Non si tratta di essere ottimisti e pessimisti ma di determinazione. Oggi ci sono 13 persone sotto indagine, tra cui me, per disobbedienza civile su 7 casi, e rischiamo da 5 a 12 anni di carcere: sappiamo che per andare avanti con questa iniziativa ci vuole la non violenza, la disobbedienza civile, la partecipazione popolare, l’iniziativa dei cittadini. Se il Parlamento non sarà lasciato solo a decidere ma deciderà davanti alla gente, le persone conoscono questo tema perché lo hanno vissuto in famiglia e io credo che in questo caso si possano ottenere delle riforme. Se invece tutto rimane nei corridoi dei palazzi, all’interno degli accordi di mediazione tra i partiti, allora la cosa non promette niente di buono.
Sarà decisiva la mobilitazione dell’opinione pubblica quindi, più della politica?
Sì. I giochi parlamentari possono essere di ogni tipo, ma qui ci sono maggioranze ampie, al contrario della legge Zan, anche nell’elettorato del centrodestra. Sono stati fatti diversi sondaggi, in genere i favorevoli all’eutanasia legale sono sempre tra il 70 e l’80 per cento. Sono i vertici dei partiti a essere paralizzati o ostili: per cui il gioco non riesce, a meno che non sia un gioco confuso e segreto.
E allora quali sono i prossimi passi?
Abbiamo indetto per il 5 aprile aprile una mobilitazione nazionale in tutta Italia a sostegno delle leggi regionali, perché le altre Regioni si dotino di regole e tempi certi nelle procedure di attuazione dell’aiuto medico al suicidio.
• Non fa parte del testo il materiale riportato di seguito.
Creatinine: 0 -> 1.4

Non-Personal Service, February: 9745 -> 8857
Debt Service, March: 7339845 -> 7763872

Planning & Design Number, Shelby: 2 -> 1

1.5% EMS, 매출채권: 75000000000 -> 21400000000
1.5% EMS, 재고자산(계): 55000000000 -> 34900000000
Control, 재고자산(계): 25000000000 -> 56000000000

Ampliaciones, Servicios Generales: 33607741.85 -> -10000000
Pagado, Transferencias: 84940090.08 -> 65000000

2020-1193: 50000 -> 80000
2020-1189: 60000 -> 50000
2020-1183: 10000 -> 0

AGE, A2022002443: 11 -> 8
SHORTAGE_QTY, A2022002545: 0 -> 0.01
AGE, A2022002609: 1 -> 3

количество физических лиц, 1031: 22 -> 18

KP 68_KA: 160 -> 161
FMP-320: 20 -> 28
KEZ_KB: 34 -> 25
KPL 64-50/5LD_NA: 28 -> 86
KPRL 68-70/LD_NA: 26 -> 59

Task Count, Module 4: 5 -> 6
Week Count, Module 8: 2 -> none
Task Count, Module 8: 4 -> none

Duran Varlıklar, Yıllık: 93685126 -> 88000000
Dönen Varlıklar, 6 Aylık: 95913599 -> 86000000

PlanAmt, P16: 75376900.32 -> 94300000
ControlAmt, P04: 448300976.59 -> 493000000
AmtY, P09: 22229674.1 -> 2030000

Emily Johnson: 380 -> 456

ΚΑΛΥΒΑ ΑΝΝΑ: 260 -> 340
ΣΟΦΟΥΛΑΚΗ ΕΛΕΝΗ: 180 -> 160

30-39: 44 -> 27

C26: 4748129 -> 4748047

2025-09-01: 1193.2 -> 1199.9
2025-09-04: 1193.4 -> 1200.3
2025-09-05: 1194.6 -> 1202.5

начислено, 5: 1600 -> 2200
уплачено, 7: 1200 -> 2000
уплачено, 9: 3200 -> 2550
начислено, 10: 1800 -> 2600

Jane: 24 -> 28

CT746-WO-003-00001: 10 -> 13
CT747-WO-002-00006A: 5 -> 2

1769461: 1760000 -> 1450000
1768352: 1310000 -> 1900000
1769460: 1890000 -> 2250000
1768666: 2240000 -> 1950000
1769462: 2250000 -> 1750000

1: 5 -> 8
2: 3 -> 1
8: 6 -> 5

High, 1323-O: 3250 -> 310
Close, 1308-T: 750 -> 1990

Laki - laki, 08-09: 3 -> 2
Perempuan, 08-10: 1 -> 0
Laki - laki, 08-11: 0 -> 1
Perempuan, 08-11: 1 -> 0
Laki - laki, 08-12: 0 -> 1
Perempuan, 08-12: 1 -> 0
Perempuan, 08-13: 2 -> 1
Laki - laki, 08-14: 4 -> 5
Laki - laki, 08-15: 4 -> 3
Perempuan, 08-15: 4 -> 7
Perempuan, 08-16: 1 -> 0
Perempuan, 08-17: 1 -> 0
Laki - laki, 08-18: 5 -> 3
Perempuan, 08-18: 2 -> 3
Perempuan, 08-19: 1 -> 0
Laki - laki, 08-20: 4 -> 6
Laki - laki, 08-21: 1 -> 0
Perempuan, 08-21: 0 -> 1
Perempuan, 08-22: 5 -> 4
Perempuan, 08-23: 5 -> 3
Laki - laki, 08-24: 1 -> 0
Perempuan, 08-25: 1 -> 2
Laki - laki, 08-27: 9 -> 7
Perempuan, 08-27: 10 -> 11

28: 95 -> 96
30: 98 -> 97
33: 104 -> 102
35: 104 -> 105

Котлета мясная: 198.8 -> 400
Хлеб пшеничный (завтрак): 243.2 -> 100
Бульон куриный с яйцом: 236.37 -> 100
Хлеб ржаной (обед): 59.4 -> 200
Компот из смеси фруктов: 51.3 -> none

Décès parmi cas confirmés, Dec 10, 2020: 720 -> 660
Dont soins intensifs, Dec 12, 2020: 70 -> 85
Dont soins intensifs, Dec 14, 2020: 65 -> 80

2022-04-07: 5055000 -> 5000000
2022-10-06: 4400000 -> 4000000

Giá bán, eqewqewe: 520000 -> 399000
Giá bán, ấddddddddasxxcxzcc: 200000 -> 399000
Per impedire che persone con sofferenze insopportabili e irreversibili debbono aspettare mesi e anni in attesa di una risposta alla loro richiesta.
Facciamo una panoramica delle Regioni che potrebbero presto seguire l’esempio della Toscana.
La discussione in questo momento è aperta in Abruzzo e in Valle d’Aosta. Inizieremo la campagna in Umbria, anche la maggioranza del Consiglio regionale in Sardegna ha detto di volerla approvare. Ma stiamo portando il testo in tutta Italia. Per noi non è mai stata una questione di destra o di sinistra, di partito o di schieramento e quindi continuiamo a lavorare.